Welcome to the inaugural blog post of the Law Office of Steven Alizio, PLLC!  We hope you’ll continue to follow us for updates on special education law and strategies to ensure each child’s individual needs are met.

pexels-photo-261895.jpeg

Many may remember the Houston Chronicle breaking the story about the Texas enrollment target in 2016.  In 2004, Texas set a special education enrollment target at 8.5 percent—they didn’t want more than 8.5 percent of Texas students to be enrolled in special education.  The problem?  Way more than 8.5 percent of students needed special education services!  It’s estimated that, under this cap, at least 150,000 children were kept out of special education programs.  To compare, about 19 percent of students in New York City schools receive special education services—and this percentage doesn’t even include the many students with special needs that haven’t been classified.

Although the federal Department of Education did a huge investigation, and the Texas schools are recovering, the underlying problem still looms.  Too often, schools focus on what they have available for children with disabilities, rather than what the children need.

Before special education became common in the United States, many children with disabilities were either barred from receiving an education or were forced to adapt to whatever education was available.  The Individuals with Disabilities in Education Act (IDEA) changed that.  Special education means meeting the needs of the child—not about forcing a child to try to succeed with whatever is available.

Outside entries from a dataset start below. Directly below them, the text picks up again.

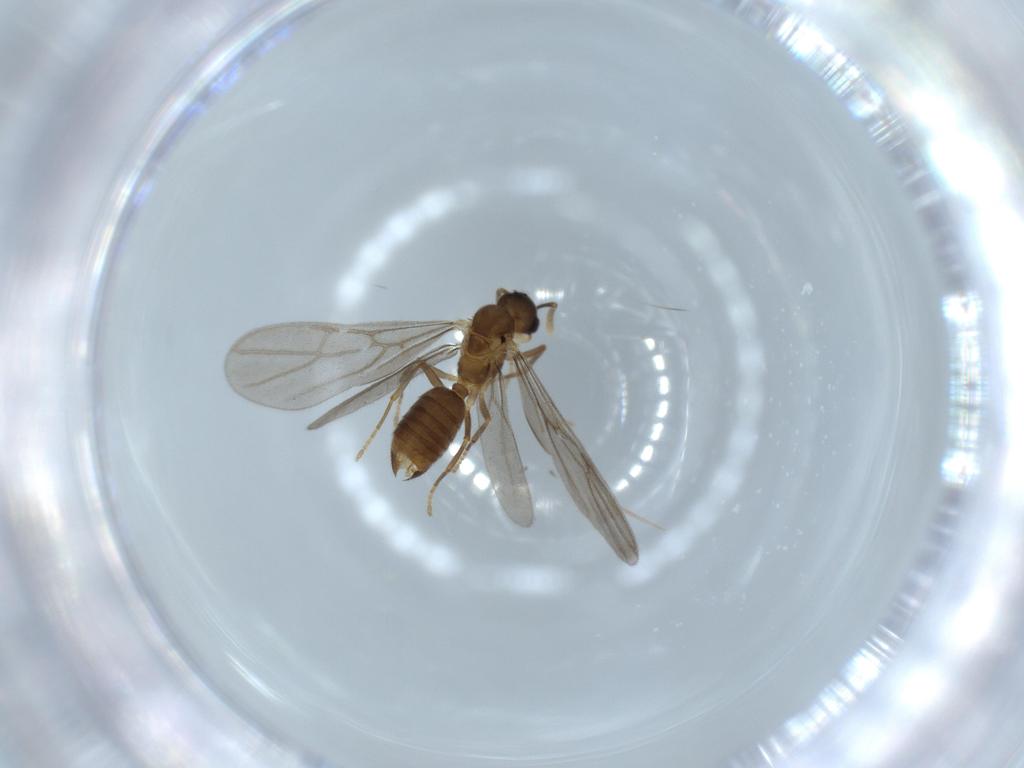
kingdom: Animalia
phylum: Arthropoda
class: Insecta
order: Hymenoptera
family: Formicidae
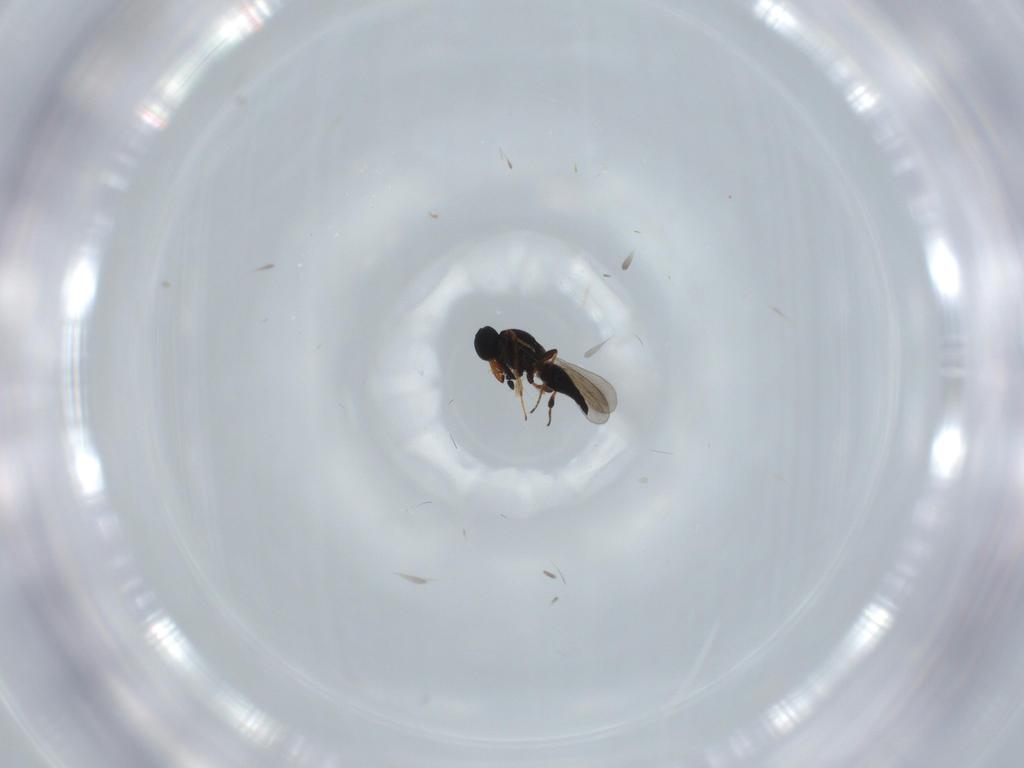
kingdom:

The IDEA is about meeting a child’s “unique needs.”  Corresponding federal regulations explain that, “Special education means specially designed instruction, at no cost to the parents, to meet the unique needs of a child with a disability,” and that “Specially designed instruction means adapting, as appropriate to the needs of an eligible child under this part, the content, methodology, or delivery of instruction…[t]o address the unique needs of the child that result from the child's disability….”

Parents know that it’s hard to fit a child into a box—especially when a child has as many unique and wonderful qualities as our children with disabilities do.  When pursuing a free and appropriate education for children with disabilities, it’s important to remember that children deserve to have their unique needs met—they don’t have to accept whatever’s available, or whatever the state wishes the student needed.